[Opening Passage provided section]

# How to get my photo to show?



## GiggLiden

I went to the profile section and uploaded an icon, well within the size specs. How do I get it to show next to my messages?

Thanks for any help you can give me.
[gig]


----------



## belén

Please check this thread and see if it works out.
Cheers,
Belén


----------



## el alabamiano

GiggLiden said:
			
		

> I went to the profile section and uploaded an icon, well within the size specs. How do I get it to show next to my messages?
> 
> Thanks for any help you can give me.
> [gig]


This image (90x65) is in your profile. (You have to be logged in to see it in yours/anyone's profile--if one has been uploaded.) Avatars are separate images. To upload, click your Control Panel link, then click Edit Avatar. Remember, too, that the avatar size is different from the profile (photo).

«El tamaño máximo de tu imagen es de 80 X 80 pixels o 2.0 KB (lo que sea más pequeño).»


----------



## GiggLiden

el alabamiano said:
			
		

> This image (90x65) is in your profile. (You have to be logged in to see it in yours/anyone's profile--if one has been uploaded.) Avatars are separate images. To upload, click your Control Panel link, then click Edit Avatar. Remember, too, that the avatar size is different from the profile (photo).
> 
> «El tamaño máximo de tu imagen es de 80 X 80 pixels o 2.0 KB (lo que sea más pequeño).»



It really works wonders when you have friends in high places!!!

 Followed your most helpful advice, and you will see the results in this very memo.

 Muchas gracias, amigo amable, por tu ayuda generosa.


----------



## GiggLiden

belen said:
			
		

> Please check this thread and see if it works out.
> Cheers,
> Belén



The thread checked out just fine, oh, helpful one, and I didn't drop a single stitch.

As you can see, your instructions worked exactly "as advertised," and I am now the proud possessor of an avatar. (Whatever that is)  

I O U 1.  Whenever you're in the neighborhood, stop in for a free lunch!


----------



## Everlearn

Thanks so much, GiggLiden for asking this question...I was having the same problem...and found a great solution!


----------



## el alabamiano

GiggLiden said:
			
		

> It really works wonders when you have friends in high places!!! Followed your most helpful advice, and you will see the results in this very memo. Muchas gracias, amigo amable, por tu ayuda generosa.


de nada


----------



## GiggLiden

Everlearn said:
			
		

> Thanks so much, GiggLiden for asking this question...I was having the same problem...and found a great solution!



Seems only fair. Many is the day that I've ridden on somebody else's coat tails, who had the temerity to ask ... "how do you...?" And I just steal the many useful answers (s)he unearths!

Carpe diem


----------

[Closing Passage provided section]
[Opening Dataset content section]

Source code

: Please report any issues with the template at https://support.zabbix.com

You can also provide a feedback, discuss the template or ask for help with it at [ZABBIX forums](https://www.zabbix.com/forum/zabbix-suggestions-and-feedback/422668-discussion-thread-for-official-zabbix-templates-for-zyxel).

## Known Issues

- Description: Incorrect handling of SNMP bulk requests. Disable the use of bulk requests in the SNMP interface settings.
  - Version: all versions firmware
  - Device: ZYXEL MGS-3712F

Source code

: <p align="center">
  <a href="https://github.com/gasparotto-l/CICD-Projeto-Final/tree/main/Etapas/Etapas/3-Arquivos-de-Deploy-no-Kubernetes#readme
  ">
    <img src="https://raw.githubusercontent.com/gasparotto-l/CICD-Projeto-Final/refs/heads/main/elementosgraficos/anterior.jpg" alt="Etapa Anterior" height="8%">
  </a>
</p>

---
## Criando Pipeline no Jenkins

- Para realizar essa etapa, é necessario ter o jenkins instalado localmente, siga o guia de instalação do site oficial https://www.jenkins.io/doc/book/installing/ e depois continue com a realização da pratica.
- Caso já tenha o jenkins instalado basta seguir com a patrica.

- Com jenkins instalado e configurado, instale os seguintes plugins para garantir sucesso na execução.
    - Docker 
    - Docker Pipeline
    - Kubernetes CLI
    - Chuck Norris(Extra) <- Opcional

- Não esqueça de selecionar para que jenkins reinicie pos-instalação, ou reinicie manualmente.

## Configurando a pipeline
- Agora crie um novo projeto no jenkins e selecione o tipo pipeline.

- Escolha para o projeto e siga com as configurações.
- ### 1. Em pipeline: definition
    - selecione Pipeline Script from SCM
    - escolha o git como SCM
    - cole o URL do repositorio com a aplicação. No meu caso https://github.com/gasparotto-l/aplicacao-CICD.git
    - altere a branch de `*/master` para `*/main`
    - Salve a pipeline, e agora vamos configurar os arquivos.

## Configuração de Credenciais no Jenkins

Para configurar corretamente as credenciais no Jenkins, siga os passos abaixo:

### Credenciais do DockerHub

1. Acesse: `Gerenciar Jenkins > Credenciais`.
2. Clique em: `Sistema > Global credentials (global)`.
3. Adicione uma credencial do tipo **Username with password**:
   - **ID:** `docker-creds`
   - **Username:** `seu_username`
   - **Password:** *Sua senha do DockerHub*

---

[Closing Dataset content section]

#### Apply what you read:
1) In the forum thread, why doesn't the image GiggLiden uploaded in the profile section show next to the messages? Answer in one to three sentences.
2) Return the words of the forum thread from "The thread checked" to "a free lunch!".
You won't need the listing here.

#### Answers per task:
1) That image is the profile photo, and it appears only in the profile. Avatars are separate images with a different size limit. An avatar is uploaded by clicking the Control Panel link and then Edit Avatar.

2)
The thread checked out just fine, oh, helpful one, and I didn't drop a single stitch.

As you can see, your instructions worked exactly "as advertised," and I am now the proud possessor of an avatar. (Whatever that is)  

I O U 1.  Whenever you're in the neighborhood, stop in for a free lunch!